NAVS and IFER Science Advisor Pam Osenkowski, PhD is a co-author of the research study, entitled “Animal Dissection vs. Non-Animal Teaching Methods: A Systematic Review of Pedagogical Value.” Dr. Osenkowski collaborated on the article with other members of the Eclipse Dissection Group, which is comprised of individuals working at animal advocacy organizations around the world. The article was published in the September edition of ABT, a peer-reviewed professional journal of the National Association of Biology Teachers.

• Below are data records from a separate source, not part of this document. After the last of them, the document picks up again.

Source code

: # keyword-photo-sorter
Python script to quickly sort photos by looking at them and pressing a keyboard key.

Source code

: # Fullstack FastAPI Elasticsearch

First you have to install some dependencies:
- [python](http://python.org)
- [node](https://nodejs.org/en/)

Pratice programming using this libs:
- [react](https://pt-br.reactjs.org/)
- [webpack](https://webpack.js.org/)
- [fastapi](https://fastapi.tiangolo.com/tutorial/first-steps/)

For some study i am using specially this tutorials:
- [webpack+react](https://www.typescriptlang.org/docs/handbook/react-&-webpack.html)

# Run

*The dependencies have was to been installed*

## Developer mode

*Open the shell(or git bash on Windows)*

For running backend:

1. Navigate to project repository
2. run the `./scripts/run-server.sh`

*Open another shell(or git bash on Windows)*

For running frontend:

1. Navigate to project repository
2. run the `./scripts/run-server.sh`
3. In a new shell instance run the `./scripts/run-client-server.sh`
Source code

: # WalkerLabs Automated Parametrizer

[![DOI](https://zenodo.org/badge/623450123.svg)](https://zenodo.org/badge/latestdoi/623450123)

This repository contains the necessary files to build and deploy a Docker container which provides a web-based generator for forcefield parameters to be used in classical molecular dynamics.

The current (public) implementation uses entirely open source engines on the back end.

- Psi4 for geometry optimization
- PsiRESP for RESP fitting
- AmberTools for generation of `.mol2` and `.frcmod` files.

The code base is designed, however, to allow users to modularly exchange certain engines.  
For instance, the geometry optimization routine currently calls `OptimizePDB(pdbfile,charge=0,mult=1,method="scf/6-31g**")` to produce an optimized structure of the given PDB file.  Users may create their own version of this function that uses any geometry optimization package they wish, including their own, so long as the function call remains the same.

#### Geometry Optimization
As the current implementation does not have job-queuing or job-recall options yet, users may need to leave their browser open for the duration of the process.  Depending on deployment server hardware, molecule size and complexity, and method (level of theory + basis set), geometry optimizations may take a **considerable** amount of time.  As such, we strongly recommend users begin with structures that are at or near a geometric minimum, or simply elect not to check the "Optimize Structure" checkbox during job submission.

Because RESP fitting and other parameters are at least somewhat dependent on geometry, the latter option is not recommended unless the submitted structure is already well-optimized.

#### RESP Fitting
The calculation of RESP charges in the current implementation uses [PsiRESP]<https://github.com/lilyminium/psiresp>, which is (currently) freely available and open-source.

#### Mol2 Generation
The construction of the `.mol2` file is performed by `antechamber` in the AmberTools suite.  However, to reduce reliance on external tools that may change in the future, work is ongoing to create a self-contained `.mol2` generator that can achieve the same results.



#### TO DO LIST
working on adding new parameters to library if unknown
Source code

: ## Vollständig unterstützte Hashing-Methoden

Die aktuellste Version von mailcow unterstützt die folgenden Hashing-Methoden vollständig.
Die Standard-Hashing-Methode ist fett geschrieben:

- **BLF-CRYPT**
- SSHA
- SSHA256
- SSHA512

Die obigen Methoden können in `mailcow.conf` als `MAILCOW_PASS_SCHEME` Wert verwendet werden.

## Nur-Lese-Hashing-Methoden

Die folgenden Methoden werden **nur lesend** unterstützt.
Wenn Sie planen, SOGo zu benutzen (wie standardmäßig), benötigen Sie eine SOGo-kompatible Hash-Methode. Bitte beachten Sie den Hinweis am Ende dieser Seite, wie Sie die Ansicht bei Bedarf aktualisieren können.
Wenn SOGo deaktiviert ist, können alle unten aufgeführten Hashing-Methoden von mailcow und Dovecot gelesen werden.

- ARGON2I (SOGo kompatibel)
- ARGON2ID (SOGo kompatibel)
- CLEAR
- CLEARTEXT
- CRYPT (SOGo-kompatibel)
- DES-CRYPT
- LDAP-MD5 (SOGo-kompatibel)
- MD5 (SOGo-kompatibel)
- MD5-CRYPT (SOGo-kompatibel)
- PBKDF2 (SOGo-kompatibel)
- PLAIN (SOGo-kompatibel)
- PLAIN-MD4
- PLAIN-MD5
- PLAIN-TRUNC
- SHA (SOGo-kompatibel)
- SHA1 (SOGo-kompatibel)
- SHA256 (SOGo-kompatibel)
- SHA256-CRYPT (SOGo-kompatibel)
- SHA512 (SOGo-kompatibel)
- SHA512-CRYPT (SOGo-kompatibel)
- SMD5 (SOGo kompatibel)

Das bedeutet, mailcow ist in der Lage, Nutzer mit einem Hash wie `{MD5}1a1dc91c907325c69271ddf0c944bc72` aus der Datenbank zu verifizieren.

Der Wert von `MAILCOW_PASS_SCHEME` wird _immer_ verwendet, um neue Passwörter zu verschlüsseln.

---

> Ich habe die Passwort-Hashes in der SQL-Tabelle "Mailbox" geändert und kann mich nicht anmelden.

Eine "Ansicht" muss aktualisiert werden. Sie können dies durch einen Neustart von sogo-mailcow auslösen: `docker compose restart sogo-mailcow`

The paper examined the educational merit of non-animal teaching methods compared with animal dissection. To do this, the authors identified peer-reviewed literature published between 2005 and 2020 that compared the educational value of non-animal teaching methods with dissection through assessments of student learning. The authors found that in 95% of the studies examined, students at all educational levels performed as well—and in most cases better—when they used non-animal teaching methods as compared to animal dissection. As a result, the authors recommended that steps be taken by educational institutions to phase out animal dissection, in line with the 3Rs principle of replacement. “NAVS is proud to contribute to the growing body of literature recognizing the value of non-animal teaching methods as replacements for traditional dissection specimens,” noted Dr. Osenkowski. “Many teachers have pre-conceived notions about the benefits of dissection and continue to offer these activities in their classrooms for a ‘hands-on’ activity and to continue traditions in biology education. We are pleased that our article was published in a journal widely read by K-16 biology educators, as this is the group we most want to hear this message.”